### DOCUMENT EXTRACT
And this is what he wrote to me in a recent email:

The one month time limit is already over. MCI instructions apply to all
medical colleges and hospitals in India (private as well as public). If
access audits are made mandatory by MCI than it will bring a major
revolution in terms of accessible health care in India. Overnight people
construct new buildings to satisfy MCI and get recognition. This move has
the potential to create huge ripple effect. Do support me and pressurize MCI.

Although he has an inflated impression of my capabilities, what I can do is to promise to try and help him by at least asking the rest of us who are interested in the causes that Satendra has been espousing dauntlessly, in the face of callous disregard to the word of the law, to start some kind of more visible protest/campaign to force the government to stop paying lip service to the alleged law of the land and to put its money where its mouth is.  


  1. A big ‘like’ for this info post. We’re following you with interest :)

(Saved entries)
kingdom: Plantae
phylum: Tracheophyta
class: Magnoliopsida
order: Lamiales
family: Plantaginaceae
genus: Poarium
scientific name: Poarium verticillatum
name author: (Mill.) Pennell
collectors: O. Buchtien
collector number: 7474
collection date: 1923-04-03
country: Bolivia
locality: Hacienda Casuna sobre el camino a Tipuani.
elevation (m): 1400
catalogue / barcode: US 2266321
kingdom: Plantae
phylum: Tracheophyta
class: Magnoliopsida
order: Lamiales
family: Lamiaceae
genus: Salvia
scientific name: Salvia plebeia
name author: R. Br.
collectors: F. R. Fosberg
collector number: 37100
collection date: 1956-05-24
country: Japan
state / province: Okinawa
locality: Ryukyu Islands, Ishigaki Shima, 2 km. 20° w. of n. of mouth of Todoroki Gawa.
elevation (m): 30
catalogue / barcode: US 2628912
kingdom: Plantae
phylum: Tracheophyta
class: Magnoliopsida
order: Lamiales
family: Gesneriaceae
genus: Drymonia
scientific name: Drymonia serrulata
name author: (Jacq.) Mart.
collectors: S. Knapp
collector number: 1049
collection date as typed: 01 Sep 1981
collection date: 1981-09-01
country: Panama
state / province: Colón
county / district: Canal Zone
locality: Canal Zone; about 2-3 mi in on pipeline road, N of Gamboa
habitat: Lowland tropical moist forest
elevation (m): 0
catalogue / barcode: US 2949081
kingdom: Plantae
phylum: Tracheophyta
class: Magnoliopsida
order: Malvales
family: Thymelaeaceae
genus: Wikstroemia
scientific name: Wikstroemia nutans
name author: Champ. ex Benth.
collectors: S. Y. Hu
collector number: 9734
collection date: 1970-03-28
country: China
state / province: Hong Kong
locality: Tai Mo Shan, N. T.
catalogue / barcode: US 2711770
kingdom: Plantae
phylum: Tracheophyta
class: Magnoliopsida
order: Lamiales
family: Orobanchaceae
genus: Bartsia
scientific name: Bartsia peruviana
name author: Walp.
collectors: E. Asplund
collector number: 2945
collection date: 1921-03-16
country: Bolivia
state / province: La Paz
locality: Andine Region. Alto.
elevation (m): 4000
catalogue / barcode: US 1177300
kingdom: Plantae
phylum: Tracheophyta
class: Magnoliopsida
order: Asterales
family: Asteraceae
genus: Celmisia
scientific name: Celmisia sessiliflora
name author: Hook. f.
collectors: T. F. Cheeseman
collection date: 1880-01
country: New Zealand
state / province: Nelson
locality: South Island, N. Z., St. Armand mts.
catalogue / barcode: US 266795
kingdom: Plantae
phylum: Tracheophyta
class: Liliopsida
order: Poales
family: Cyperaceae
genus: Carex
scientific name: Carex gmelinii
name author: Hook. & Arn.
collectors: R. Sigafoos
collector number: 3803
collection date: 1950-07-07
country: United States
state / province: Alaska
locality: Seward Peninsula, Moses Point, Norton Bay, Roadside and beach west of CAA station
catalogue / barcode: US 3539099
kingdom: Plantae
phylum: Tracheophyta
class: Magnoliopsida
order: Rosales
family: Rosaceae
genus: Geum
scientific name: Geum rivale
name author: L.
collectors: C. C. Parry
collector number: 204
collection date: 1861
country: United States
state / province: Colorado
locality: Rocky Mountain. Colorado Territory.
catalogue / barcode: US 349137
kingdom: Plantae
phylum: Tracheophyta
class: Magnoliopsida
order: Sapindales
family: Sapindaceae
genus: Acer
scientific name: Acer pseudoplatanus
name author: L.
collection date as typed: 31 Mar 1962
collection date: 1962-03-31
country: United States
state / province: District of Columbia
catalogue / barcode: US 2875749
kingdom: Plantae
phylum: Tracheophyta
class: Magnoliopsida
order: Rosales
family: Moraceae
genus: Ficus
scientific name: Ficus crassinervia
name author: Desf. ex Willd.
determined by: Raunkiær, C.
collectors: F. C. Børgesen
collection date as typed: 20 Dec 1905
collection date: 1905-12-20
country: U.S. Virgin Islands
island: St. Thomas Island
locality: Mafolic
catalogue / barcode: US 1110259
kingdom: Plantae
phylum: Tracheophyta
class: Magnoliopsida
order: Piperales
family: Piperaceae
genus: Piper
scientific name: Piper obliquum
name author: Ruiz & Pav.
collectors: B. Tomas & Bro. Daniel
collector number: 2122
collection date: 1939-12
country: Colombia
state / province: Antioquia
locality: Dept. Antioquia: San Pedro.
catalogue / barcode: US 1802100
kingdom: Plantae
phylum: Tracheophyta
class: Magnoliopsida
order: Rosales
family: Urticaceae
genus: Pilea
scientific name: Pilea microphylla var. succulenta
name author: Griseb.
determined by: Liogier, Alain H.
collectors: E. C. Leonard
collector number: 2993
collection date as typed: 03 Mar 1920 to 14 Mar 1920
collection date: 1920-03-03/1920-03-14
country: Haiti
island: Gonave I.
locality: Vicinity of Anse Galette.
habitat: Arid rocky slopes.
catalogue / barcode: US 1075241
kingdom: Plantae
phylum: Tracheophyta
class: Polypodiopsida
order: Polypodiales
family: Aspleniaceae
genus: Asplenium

### PROBLEM STATEMENT
Copy out, in full and without any changes, the passage above on access audits for medical colleges and hospitals in India.

### SOLUTION FOR THIS EXERCISE
And this is what he wrote to me in a recent email:

The one month time limit is already over. MCI instructions apply to all
medical colleges and hospitals in India (private as well as public). If
access audits are made mandatory by MCI than it will bring a major
revolution in terms of accessible health care in India. Overnight people
construct new buildings to satisfy MCI and get recognition. This move has
the potential to create huge ripple effect. Do support me and pressurize MCI.

Although he has an inflated impression of my capabilities, what I can do is to promise to try and help him by at least asking the rest of us who are interested in the causes that Satendra has been espousing dauntlessly, in the face of callous disregard to the word of the law, to start some kind of more visible protest/campaign to force the government to stop paying lip service to the alleged law of the land and to put its money where its mouth is.  


  1. A big ‘like’ for this info post. We’re following you with interest :)